Question

Two numbers $x$ and $y$ are chosen at random without replacement from the set $1,2,3,...,5n$.The probability that $x^4-y^4$ is divisible by $5$ is $\frac{(6k-1)n-5}{5(5n-1)}$. Find the value of $k$?

Answer 1

$x^4-y^4$=$(x^2+y^2)(x-y)(x+y)$

Let us consider five sets $(5k,5k+1,5k+2,5k+3,5k+4)$.
Case I: $(x-y)$ is divisible by $5$.
Elements are to be selected from the same set. ${5.}^n{C}_2$ ....(1)
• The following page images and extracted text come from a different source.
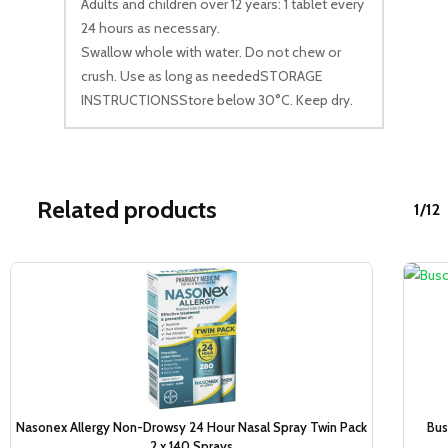
Adults and children over 12 years: 1 tablet every
24 hours as necessary.
Swallow whole with water. Do not chew or
crush. Use as long as neededSTORAGE
INSTRUCTIONSStore below 30°C. Keep dry.
Related products
1/12
Sale!
Nasonex Allergy Non-Drowsy 24 Hour Nasal Spray Twin Pack
Bus
2 x 140 Sprays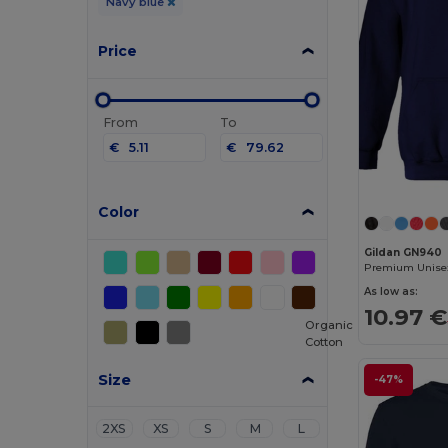
Navy blue
Price
From
To
€
€
Color
Gildan GN940
As low as:
10.97 €
Organic
Cotton
Size
-47%
2XS
XS
S
M
L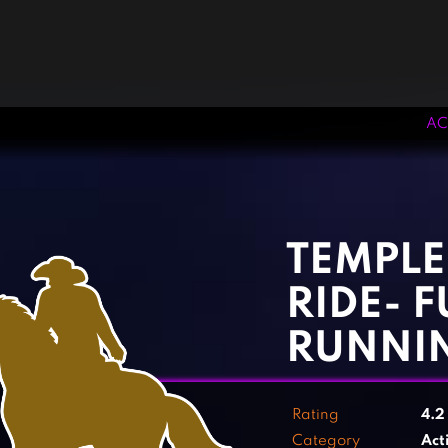
AC
‹
›
TEMPLE
RIDE- 
RUNNI
Rating
4.
Category
Act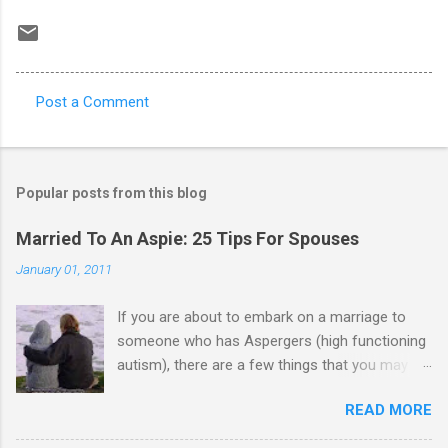
Post a Comment
C
o
m
Popular posts from this blog
m
e
Married To An Aspie: 25 Tips For Spouses
n
January 01, 2011
t
If you are about to embark on a marriage to
s
someone who has Aspergers (high functioning
autism), there are a few things that you may
need to know (some good, and some not-so-
READ MORE
good, perhaps): 1. Although Aspies (i.e., people
with Aspergers) do feel affection towards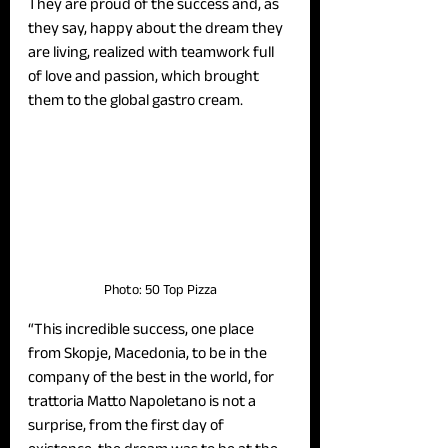
They are proud of the success and, as 
they say, happy about the dream they 
are living, realized with teamwork full 
of love and passion, which brought 
them to the global gastro cream. 
Photo: 50 Top Pizza
“This incredible success, one place 
from Skopje, Macedonia, to be in the 
company of the best in the world, for 
trattoria Matto Napoletano is not a 
surprise, from the first day of 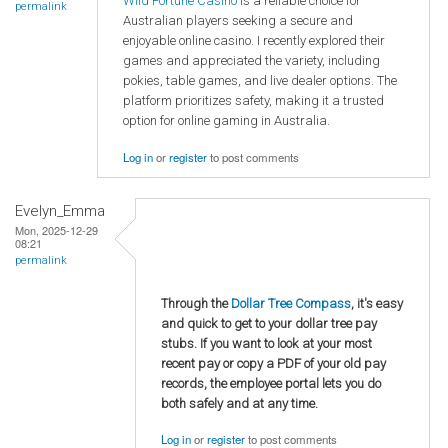
Wild Fortune Casino
is a reliable choice for
permalink
Australian players seeking a secure and
enjoyable online casino. I recently explored their
games and appreciated the variety, including
pokies, table games, and live dealer options. The
platform prioritizes safety, making it a trusted
option for online gaming in Australia.
Log in
or
register
to post comments
Evelyn_Emma
Mon, 2025-12-29
08:21
permalink
Through the
Dollar Tree Compass
, it's easy
and quick to get to your dollar tree pay
stubs. If you want to look at your most
recent pay or copy a PDF of your old pay
records, the employee portal lets you do
both safely and at any time.
Log in
or
register
to post comments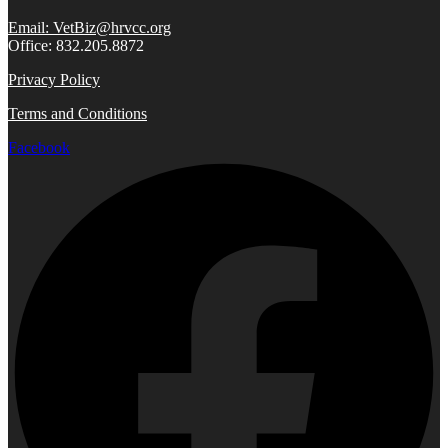
Email: VetBiz@hrvcc.org
Office: 832.205.8872
Privacy Policy
Terms and Conditions
Facebook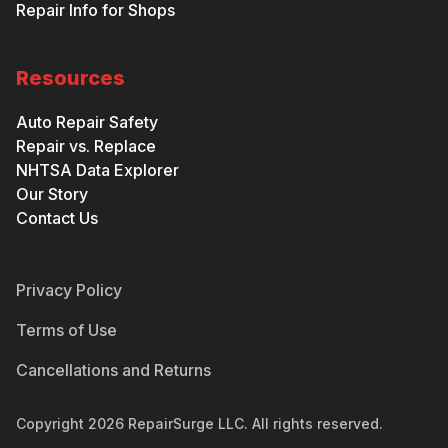
Repair Info for Shops
Resources
Auto Repair Safety
Repair vs. Replace
NHTSA Data Explorer
Our Story
Contact Us
Privacy Policy
Terms of Use
Cancellations and Returns
Copyright
2026
RepairSurge LLC. All rights reserved.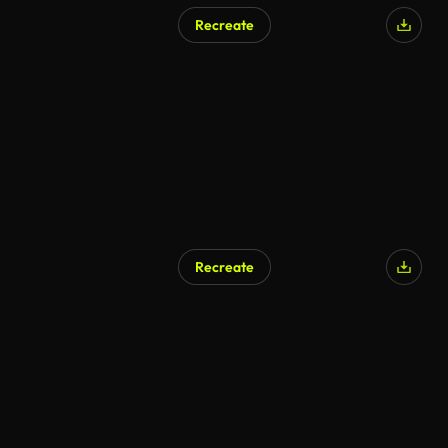
Recreate
Recreate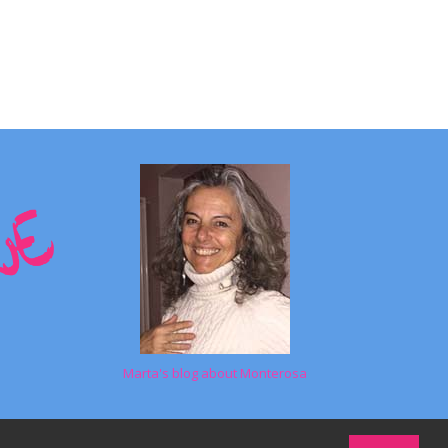
Marta's blog about Monterosa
Case II: $x+y$ is divisible by $5$ but $x-y$ is not divisible by $5$
It can be done from $(5k+1,5k+4)$ or $(5k+2,5k+3)$.
Total ways $=2n^2$ ....(2)

Case III: $x^2+y^2$ is divisible by $5$ but $x-y$ or $x+y$ is not divisible by $5$ ...(3)

Type	Remainder of Square
$5k$	$0$
$5k+1$	$1$
$5k+2$	$2$
$5k+3$	$3$
$5k+4$	$4$

We can select one number either from$(5k+1,5k+4)$ and the second number from $(5k+2,5k+3)$.
Hence, the number of cases $=2n\times 2n=4n^2$ ................ (3)

Adding (1), (2), (3)

Total number of favourable cases $=\frac{5.n(n-1)}{2}+6n^2=\frac{17n^2-5n}{2}$

Total number of cases $=\frac{5n(5n-1)}{2}$

Probability $=\frac{17n-5}{25n-5}$

Comparing it with the given expression $k=3$.